Reminisce

If ever there was a prime example of how much things change in a year, well, I've got it.

A year ago today, Father's day, or a year ago tomorrow to be precise, well, it was the turning point for a lot of things.

My father and I were at the peak of our resentment for each other. Since February last year when he threw me into a bedpost, we'd been avoiding each other, and when we couldn't, we exploded. And then today, a year ago, everything just crumbled, and for the second time in my life, I ran away, knowing I couldn't return for a good number of days. And he watched me as I ran, with no more than what I had on me- jeans, socks, shoes, and a ill fitting shirt I had on simply because it was the weekend and I'd done nothing all day. Perhaps, somewhere in there, was a sweater, but I can't quite remember.

It was the first weekend of the summer.

Two days after a minor explosion witnessed by one of my friends. Two nights after I'd broken up with my boyfriend, for good. The night before I planned to plead for a spot at Weil's for co-op.

So began my days as a runaway.

I admit, I had it pretty good, though. I stayed the night at M's house, watching infomercials on repeat until we fell asleep together on either side of her bed. I woke not knowing where I was for the first time. Pleading for my co-op placement was out for today.

I called Sara, whom I would have went to had it not been so late at night and that for the longest time, "Come whenever you need it" meant "Call three days beforehand, only stay for a couple of hours, and never, ever, call during breakfast, lunch, or dinner, or after 8 PM." She offered to shelter me that night.

We sneaked into my house as if we were petty criminals, baked M's birthday cake and made icing, and was out of there before the earliest time my father could ever come home. I'd picked up my cellphone, which had been taken away and left on the desk, a change of clothes, my hair brush, and as much money as I had, which wasn't much at all. Took a shower, left, with Sara helping me carry my things, hustling down the street as fast as possible until we were out of sight of my house. Safe.

I spent a lot of time at the library, as I never was comfortable in Sara's house alone. When she was at work, I walked up a block to TBL, and though I had lost my library card long ago, I used Sara's to get onto the computers when I needed, and read books when I didn't. And then, when Sara was getting off work soon, or I got too jittery to stay any longer, I went to meet up with my ex-boyfriend, or M, or I'd text the people I knew, who had quickly heard of what happened when I could finally contact them.

I refused to go home, even when my mother called me, upset and angry at the departure she helped cause. I'd had a plan, I'd come home after riding that Thursday. No sooner.

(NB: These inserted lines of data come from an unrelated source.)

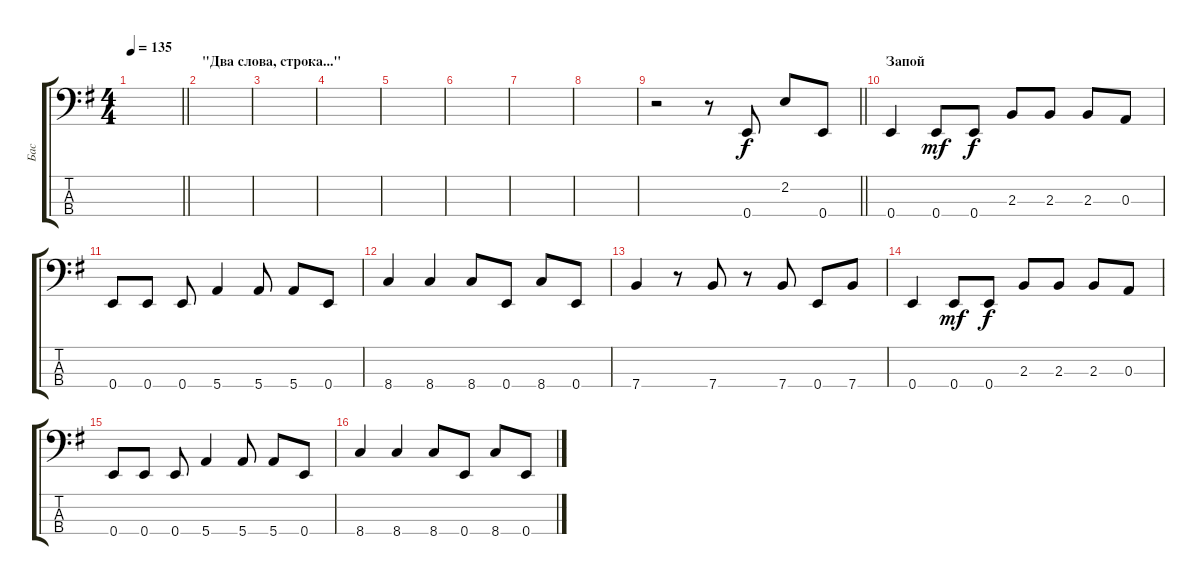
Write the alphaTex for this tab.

\track ("Бас" "Бас") {instrument electricbassfinger}
\staff {score tabs}
\tuning (G2 D2 A1 E1) {hide}
\ts (4 4)
\tempo 135
\clef f4
\barLineRight lightlight
\ks eminor
|
\section ("" "\"Два слова, строка...\"")
|
|
|
|
|
|
|
\barLineRight lightlight
r.2 r.8 0.4.8 2.2.8 0.4.8 |
\section ("" "Запой")
0.4.4 0.4.8{dy mf} 0.4.8{dy f} 2.3.8 2.3.8 2.3.8 0.3.8 |
0.4.8 0.4.8 0.4.8 5.4.4 5.4.8 5.4.8 0.4.8 |
8.4.4 8.4.4 8.4.8 0.4.8 8.4.8 0.4.8 |
7.4.4 r.8 7.4.8 r.8 7.4.8 0.4.8 7.4.8 |
0.4.4 0.4.8{dy mf} 0.4.8{dy f} 2.3.8 2.3.8 2.3.8 0.3.8 |
0.4.8 0.4.8 0.4.8 5.4.4 5.4.8 5.4.8 0.4.8 |
8.4.4 8.4.4 8.4.8 0.4.8 8.4.8 0.4.8
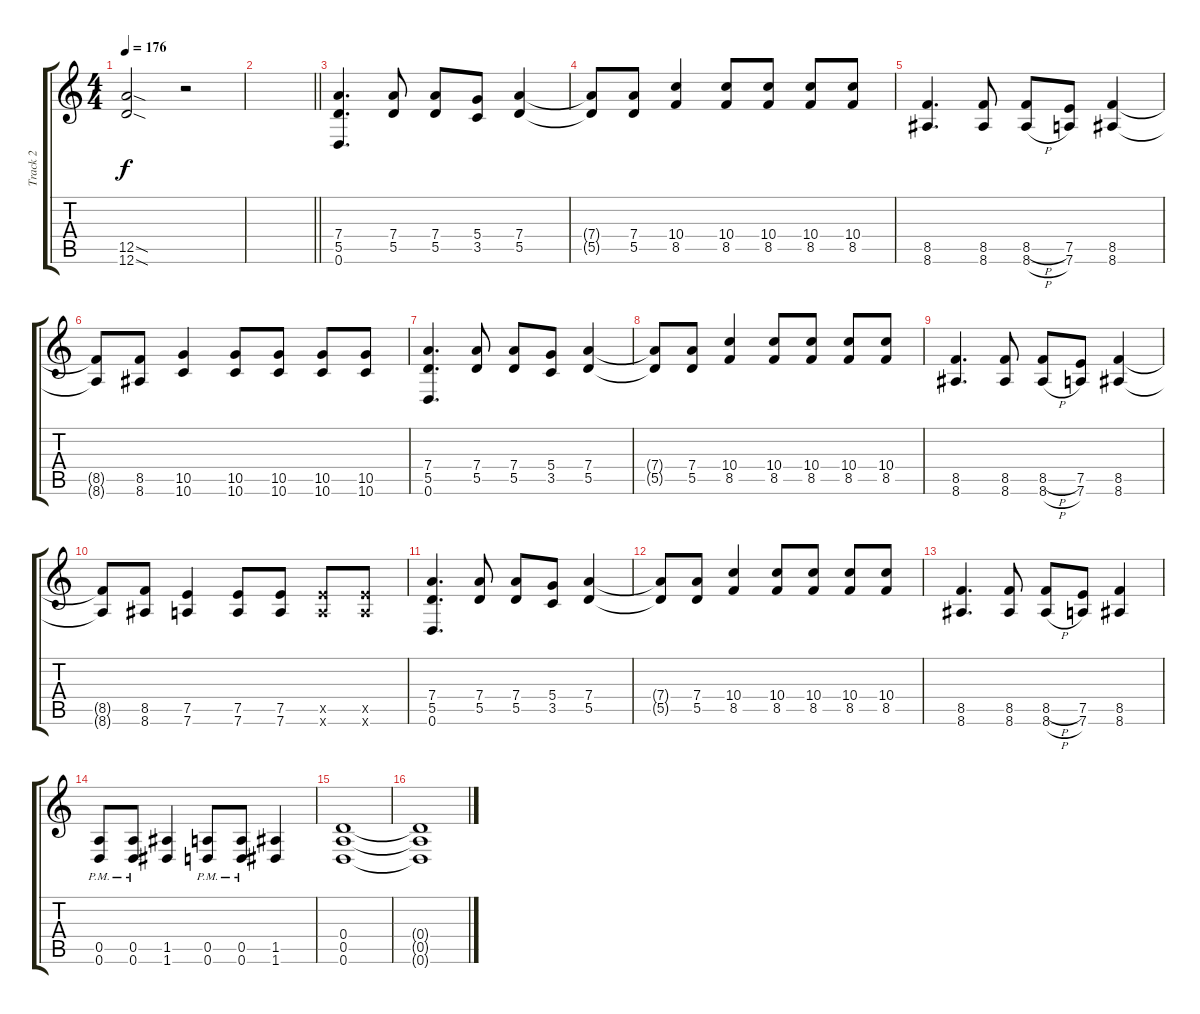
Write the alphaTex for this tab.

\track ("Track 2" "Track 2") {instrument distortionguitar}
\staff {score tabs}
\tuning (E4 B3 G3 D3 A2 D2) {hide}
\ts (4 4)
\tempo 176
\clef g2
\ks c
(12.5{sod} 12.6{sod}).2{dy f} r.2 |
\barLineRight lightlight
|
(7.4 5.5 0.6).4{d} (7.4 5.5).8 (7.4 5.5).8 (5.4 3.5).8 (7.4 5.5).4 |
(7.4{t} 5.5{t}).8 (7.4 5.5).8 (10.4 8.5).4 (10.4 8.5).8 (10.4 8.5).8 (10.4 8.5).8 (10.4 8.5).8 |
(8.5 8.6).4{d} (8.5 8.6).8 (8.5{h} 8.6{h}).8 (7.5 7.6).8 (8.5 8.6).4 |
(8.5{t} 8.6{t}).8 (8.5 8.6).8 (10.5 10.6).4 (10.5 10.6).8 (10.5 10.6).8 (10.5 10.6).8 (10.5 10.6).8 |
(7.4 5.5 0.6).4{d} (7.4 5.5).8 (7.4 5.5).8 (5.4 3.5).8 (7.4 5.5).4 |
(7.4{t} 5.5{t}).8 (7.4 5.5).8 (10.4 8.5).4 (10.4 8.5).8 (10.4 8.5).8 (10.4 8.5).8 (10.4 8.5).8 |
(8.5 8.6).4{d} (8.5 8.6).8 (8.5{h} 8.6{h}).8 (7.5 7.6).8 (8.5 8.6).4 |
(8.5{t} 8.6{t}).8 (8.5 8.6).8 (7.5 7.6).4 (7.5 7.6).8 (7.5 7.6).8 (7.5{x} 7.6{x}).8 (7.5{x} 7.6{x}).8 |
(7.4 5.5 0.6).4{d} (7.4 5.5).8 (7.4 5.5).8 (5.4 3.5).8 (7.4 5.5).4 |
(7.4{t} 5.5{t}).8 (7.4 5.5).8 (10.4 8.5).4 (10.4 8.5).8 (10.4 8.5).8 (10.4 8.5).8 (10.4 8.5).8 |
(8.5 8.6).4{d} (8.5 8.6).8 (8.5{h} 8.6{h}).8 (7.5 7.6).8 (8.5 8.6).4 |
(0.5{pm} 0.6{pm}).8 (0.5{pm} 0.6{pm}).8 (1.5 1.6).4 (0.5{pm} 0.6{pm}).8 (0.5{pm} 0.6{pm}).8 (1.5 1.6).4 |
(0.4 0.5 0.6).1 |
(0.4{t} 0.5{t} 0.6{t}).1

Wednesday, I'd had no place to sleep. No. That's not true. I had a place to sleep, something that the crazed ideas in my head supported, and the logical one's of my friend's refused to believe were safe. But they couldn't house me. Sara's mom said that there'd be no shelter for me anymore. M's mom said much the same. Others had heard my plight, but denied me lodgings, and before I went to a youth shelter, someone had offered me a place to crash.

Who knew it'd come at a price? Mistakes, mistakes, mistakes. Things not even my best friends at the time knew. In the morning, I sneaked out, grabbing my newly charged phone, which my lodger had a charging cord to, and set off into the early, early day, putting on a mask that wouldn't come off for quite a while.

Good things and bad things have happened since then. My friends both got into fights with their parents, trying to make me stay with them for one more night. That, everyone, is the big miracle. They still fought for me. I was still worth fighting for.

I had some of the happiest times while I was an exile from my own family.

Now my dad and I only get in fights when we're both tired and stressed. But my friends stopped fighting. They stopped fighting for me, stopped fighting for anything. Shrugging became their typical answer. Keeping secrets quickly became our favorite pastime, and no one would ask for the truth. No one but me. And when I tried to tell people about what happened, they ignored me.

This time, these few days that started a year ago, well, they were probably the strongest displays of friendship since I can remember. How did it become that we hate each other so much now?

Typing this out, reliving it all, it makes me want to knock on their doors and say some sappy thing about how we once were, and how we can be that way again. It makes me want to dig out that friendship necklace we bought that same year to hold each of us together.

But once were and are now are two very different things. And I don't think, from how far we've come, we can ever get back to that.